Compost, Cleaning and a Rescue

I got down to the allotment at lunchtime after waiting in all morning for a parcel. Upon arrival, I was greeted by Cliff and Andy. Both were about to leave but before Cliff left he said he had something exciting to show me. Intrigued, I followed him across to his plot and to his chicken coop. Early though it is, I wondered if his favourite hen, an ancient white leghorn, had gone broody. What greeted me in the small nest box beside his coop were three new hens! Apparently someone had abandoned a large cardboard box containing two Warrens and a small bantam by the allotment gate this morning. Fortunately, Cliff had managed to get to the birds quickly, discovering that someone on Henry Street had dumped them. There were several people watching as Cliff brought the birds onto site including several who rather nastily suggested to cull them. Yes there is a risk of avian flu, and yes there are various sanctions in place to stop the spread currently. But rescuing hens from abandonment and culling is vital, no matter what illnesses are floating about. By keeping the hens quarantined, we can ensure the rest of the birds on site are kept safe. It’s so dreadful that people view chickens lives as worthless – yes they are farm animals but they have wonderful curious and cheeky personalities if you just take the time to care for them. The small bantam was very tame and was happy enough to be picked up and cuddled. Quickly, she discovered my shoulder and spent several minutes clucking contentedly before pecking at my head.

Gently I put her back and looked at the other two Warrens. They seem to be quite young and in good health. Cliff and I love Warrens – they aren’t the most exciting birds to look at but are always gentle and friendly. As an added bonus, they lay lots of eggs. After topping up their food, we chatted about the birds and the end result was Cliff offering the bantam to us which of course made my day! The only question left is what to name her?

Once everyone else had left, I made a start on painting the compost frame. I wanted a paler colour so that the shed still stands out and opted for white and pale blue in vertical stripes. The rough pallet wood soaked up the paint almost instantly and I decided not to bother with a second coat. Leaving it to dry, I wondered about starting on the last coat of the navy paint on the shed but thought better of it. Instead, I used the handle I had borrowed from Sarah and used the hoe to level out and weed the first five beds. It looked much better for it!

Deciding to leave the rest of the weeding for another day, I spent the next hour tidying the veranda and sweeping the patio. The main plan with the patio this season is to have a container garden around the seating area. It didn’t take long to move the plant pots to the patio and for good measure, I sanded down the deckchairs. The fabric needs replacing urgently before anyone sits on them but it’s a relatively quick job. Still undecided about painting the deckchair frames, I went back to the veranda and had a late lunch.

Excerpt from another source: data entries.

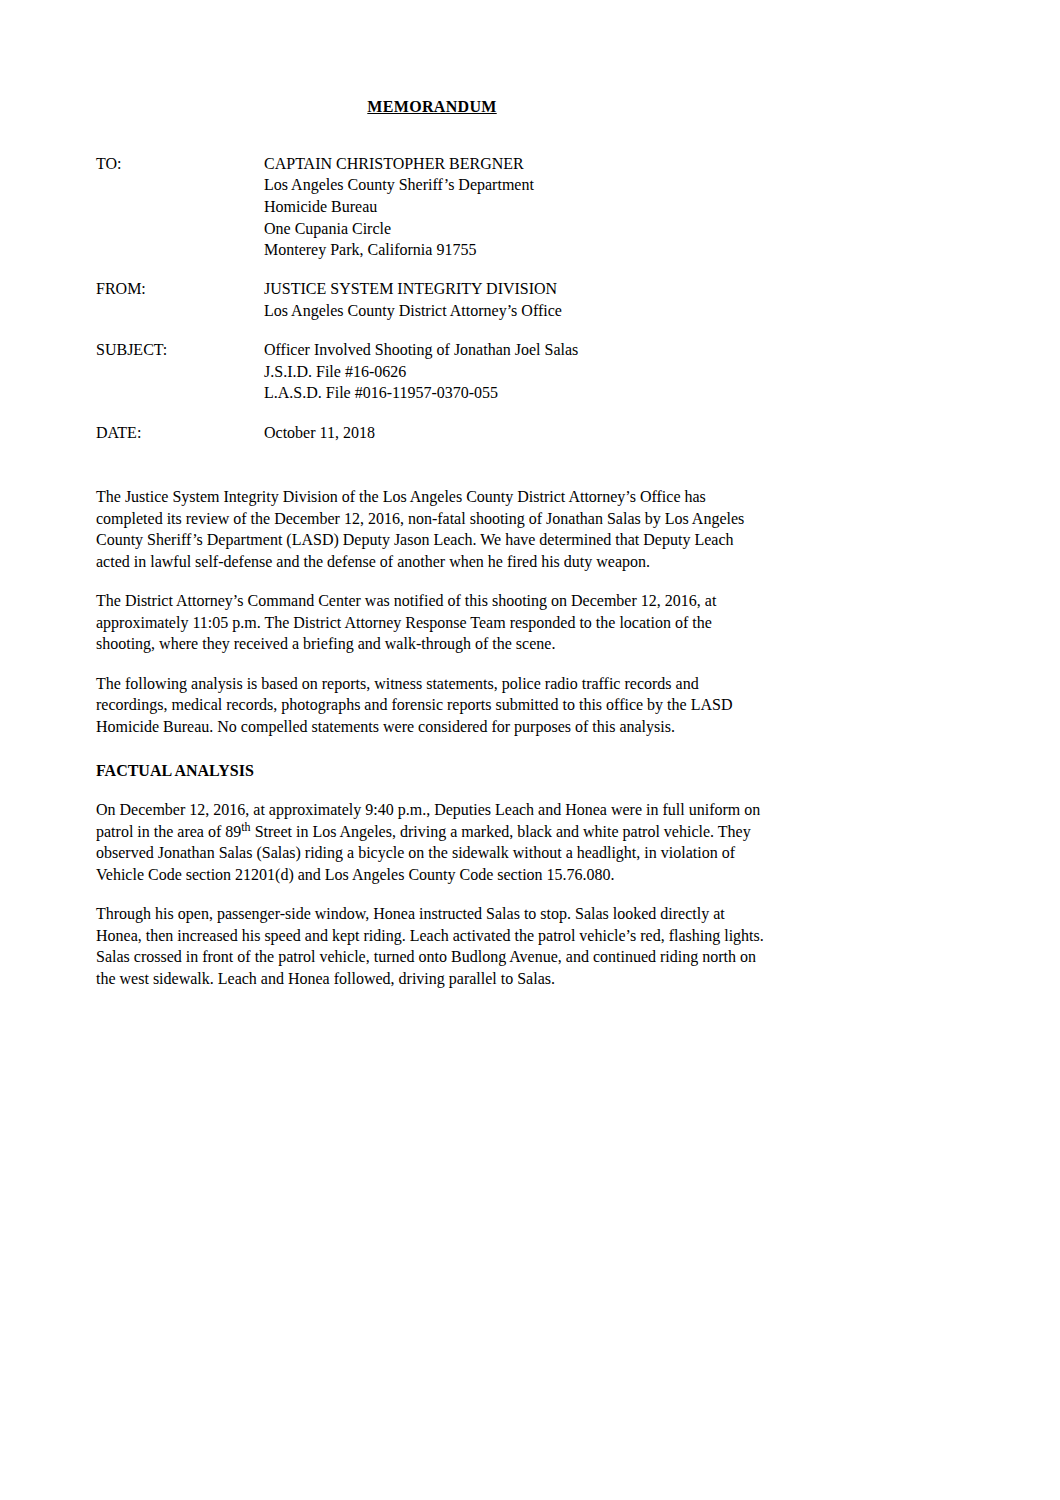MEMORANDUM
| TO: | CAPTAIN CHRISTOPHER BERGNER Los Angeles County Sheriff’s Department Homicide Bureau One Cupania Circle Monterey Park, California 91755 |
| FROM: | JUSTICE SYSTEM INTEGRITY DIVISION Los Angeles County District Attorney’s Office |
| SUBJECT: | Officer Involved Shooting of Jonathan Joel Salas J.S.I.D. File #16-0626 L.A.S.D. File #016-11957-0370-055 |
| DATE: | October 11, 2018 |
The Justice System Integrity Division of the Los Angeles County District Attorney’s Office has completed its review of the December 12, 2016, non-fatal shooting of Jonathan Salas by Los Angeles County Sheriff’s Department (LASD) Deputy Jason Leach. We have determined that Deputy Leach acted in lawful self-defense and the defense of another when he fired his duty weapon.
The District Attorney’s Command Center was notified of this shooting on December 12, 2016, at approximately 11:05 p.m. The District Attorney Response Team responded to the location of the shooting, where they received a briefing and walk-through of the scene.
The following analysis is based on reports, witness statements, police radio traffic records and recordings, medical records, photographs and forensic reports submitted to this office by the LASD Homicide Bureau. No compelled statements were considered for purposes of this analysis.
FACTUAL ANALYSIS
On December 12, 2016, at approximately 9:40 p.m., Deputies Leach and Honea were in full uniform on patrol in the area of 89th Street in Los Angeles, driving a marked, black and white patrol vehicle. They observed Jonathan Salas (Salas) riding a bicycle on the sidewalk without a headlight, in violation of Vehicle Code section 21201(d) and Los Angeles County Code section 15.76.080.
Through his open, passenger-side window, Honea instructed Salas to stop. Salas looked directly at Honea, then increased his speed and kept riding. Leach activated the patrol vehicle’s red, flashing lights. Salas crossed in front of the patrol vehicle, turned onto Budlong Avenue, and continued riding north on the west sidewalk. Leach and Honea followed, driving parallel to Salas.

Once full, I walked across to have another cuddle with the little bantam. Despite my best efforts searching online, I hadn’t found out what breed she is. Instead, I posted on a chicken forum in the hopes someone somewhere will recognise her. After several curious pecks at my hair, and painfully, my ear, I put her back. Over on our plot I fed and cleaned out the trio in the greenhouse who had been unhappy at my apparently ignoring them all afternoon. Telling them not to be so ridiculous, I topped up their food and collected three eggs.

It was as I was coming out of the greenhouse, that I spotted a movement out of the corner of my eye. Bertie had set up residence outside the greenhouse and was staring fixatedly at a point near the ground. Slowly, I crept towards him, trying to see what he was looking at. We do have an issue with mice in the greenhouse and I suspected that was what he was oggling at. Close enough to touch him, I managed to get a few strokes of his fluffy fur before he dashed to the front of the greenhouse following his prey. Trying to help him, I moved the wood by the base of the greenhouse, he ran away from the movement but I spotted hidden behind the wood was a tiny mouse. A split second later, it had run towards the front of the greenhouse, right into the waiting claws of Bertie. He grabbed it and legged it away, the mouse swinging from his jaws.

Down in the main coop, I was greeted enthusiastically by a volley of approving clucking as the treats were given out. This rather pleasant greeting was somewhat spoiled by Aggie trying to take a chunk out of my leg. Picking her up, I stroked her comb to show her who is Big Chicken. Tommy did nothing. He really is useless! I collected another three eggs and walked back up to the shed to pack up. My husband joined me as I was about to leave and I dragged him across to meet our new arrival. After years of chicken rescuing, all he did was roll his eyes exasperatedly and ask where it had come from. I love that man, he knows when it’s pointless to argue!

Tomorrow’s plan is to do some more digging over the plot and put the finishing coat of navy paint to the shed. Oh, and lots of new cuddles with our newest arrival!